D-Day: Lanarkshire veteran Ian Ritchie Forsyth recalls that fateful day

When Ian Ritchie Forsyth arrived at the gates of Belsen, he realised the depths to which a man could sink. (Pic: Wattie Cheung)
When Ian Ritchie Forsyth arrived at the gates of Belsen, he realised the depths to which a man could sink. (Pic: Wattie Cheung)

A 95-year-old from Hamilton is among the 300 veterans who are making their way to Normandy today.

Sergeant Ian Ritchie Forsyth (95) was a driver operator, working on reconnaissance for armoured division.

Ian and his comrades thought they were going to change the world but that quickly changed to fighting for their own survival. Undoubtedly, we owe the young man in this picture a debt of gratitude.

Ian and his comrades thought they were going to change the world but that quickly changed to fighting for their own survival.

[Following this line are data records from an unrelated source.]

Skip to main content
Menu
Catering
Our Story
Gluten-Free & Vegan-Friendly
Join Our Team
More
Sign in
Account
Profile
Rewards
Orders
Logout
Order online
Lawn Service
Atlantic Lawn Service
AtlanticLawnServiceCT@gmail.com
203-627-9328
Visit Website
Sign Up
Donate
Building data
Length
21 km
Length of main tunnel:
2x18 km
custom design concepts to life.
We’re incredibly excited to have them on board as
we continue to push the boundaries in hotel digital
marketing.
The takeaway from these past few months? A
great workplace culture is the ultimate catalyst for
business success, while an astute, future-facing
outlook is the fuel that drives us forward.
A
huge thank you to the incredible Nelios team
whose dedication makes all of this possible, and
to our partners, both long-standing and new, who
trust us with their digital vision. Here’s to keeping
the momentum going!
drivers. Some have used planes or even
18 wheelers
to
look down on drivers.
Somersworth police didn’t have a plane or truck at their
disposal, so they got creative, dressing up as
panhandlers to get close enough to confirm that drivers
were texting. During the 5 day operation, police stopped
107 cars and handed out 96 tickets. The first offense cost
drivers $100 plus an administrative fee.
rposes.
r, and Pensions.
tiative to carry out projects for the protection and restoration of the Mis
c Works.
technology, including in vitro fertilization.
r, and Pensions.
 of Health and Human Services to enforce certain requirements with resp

Undoubtedly, we owe the young man in this picture a debt of gratitude.

Prior to setting sail on the MV Boudicca to Bayeux with Poppyscotland today, he posed for a stunning portrait to highlight his own personal story of that fafetful day, 75 years ago.

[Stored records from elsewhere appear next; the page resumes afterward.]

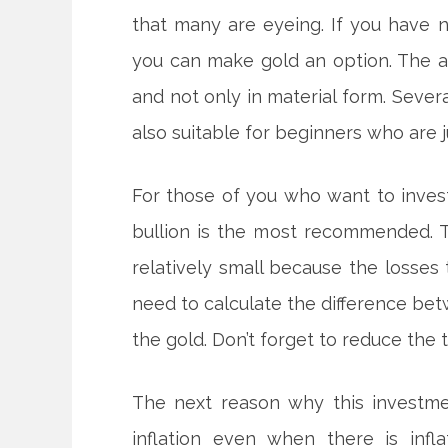
that many are eyeing. If you have 
you can make gold an option. The a
and not only in material form. Sever
also suitable for beginners who are ju
For those of you who want to invest,
bullion is the most recommended. T
relatively small because the losses 
need to calculate the difference bet
the gold. Don’t forget to reduce the t
The next reason why this investme
inflation even when there is inf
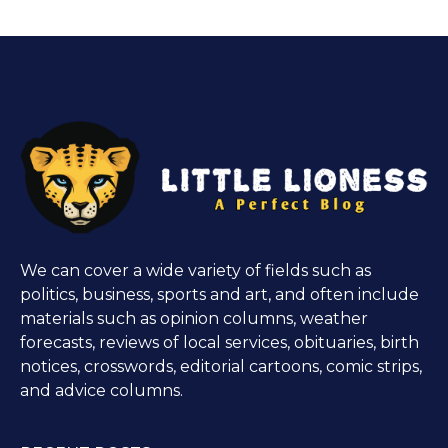
We can cover a wide variety of fields such as
politics, business, sports and art, and often include
materials such as opinion columns, weather
forecasts, reviews of local services, obituaries, birth
notices, crosswords, editorial cartoons, comic strips,
and advice columns.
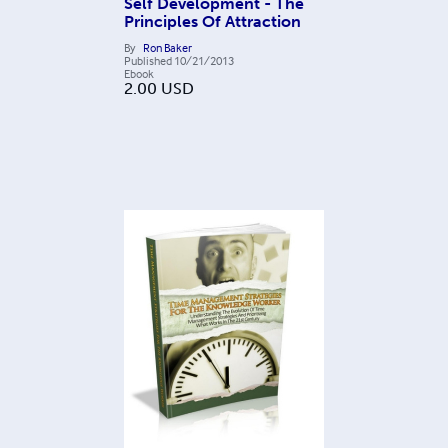
Self Development - The
Principles Of Attraction
By
Ron Baker
Published
10/21/2013
Ebook
2.00
USD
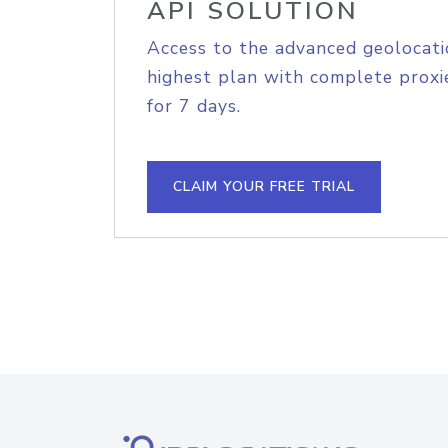
API SOLUTION
Access to the advanced geolocati
highest plan with complete proxie
for 7 days.
CLAIM YOUR FREE TRIAL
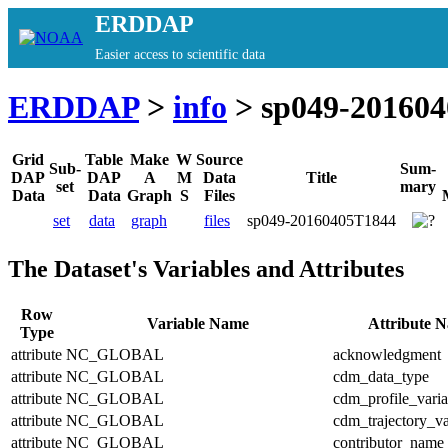
ERDDAP
Easier access to scientific data
ERDDAP
>
info
> sp049-20160
Grid
Table
Make
W
Source
Sub-
Sum-
DAP
DAP
A
M
Data
Title
set
mary
Data
Data
Graph
S
Files
set
data
graph
files
sp049-20160405T1844
The Dataset's Variables and Attributes
Row
Variable Name
Attribute 
Type
attribute
NC_GLOBAL
acknowledgment
attribute
NC_GLOBAL
cdm_data_type
attribute
NC_GLOBAL
cdm_profile_varia
attribute
NC_GLOBAL
cdm_trajectory_va
attribute
NC_GLOBAL
contributor_name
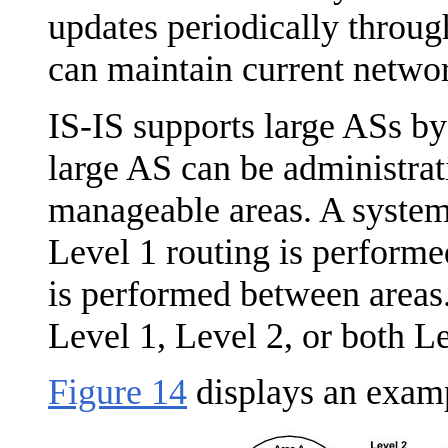
updates periodically throug
can maintain current netwo
IS-IS supports large ASs by
large AS can be administrat
manageable areas. A system 
Level 1 routing is performe
is performed between areas.
Level 1, Level 2, or both Le
Figure 14
displays an examp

Ian recalled: “When I first went abroad I, like a lot of others of my age group, thought we were going to change the world; that is what we were going to fight for.

“Unfortunately, that quickly changed to fighting for our own survival and that was difficult enough, until we arrived at the gates of Belsen.

“That woke us up to realise the depths to which a man can sink and why we were really there.

“My memory tells me that of the 20 men that made up our troop, only three remained physically unmarked, but mentally scarred for the rest of their lives.

“There is so much I would like to say about the changes that took place in us but that would require a few pages and not just a few lines.”

After the War, Mr Forsyth became a teacher.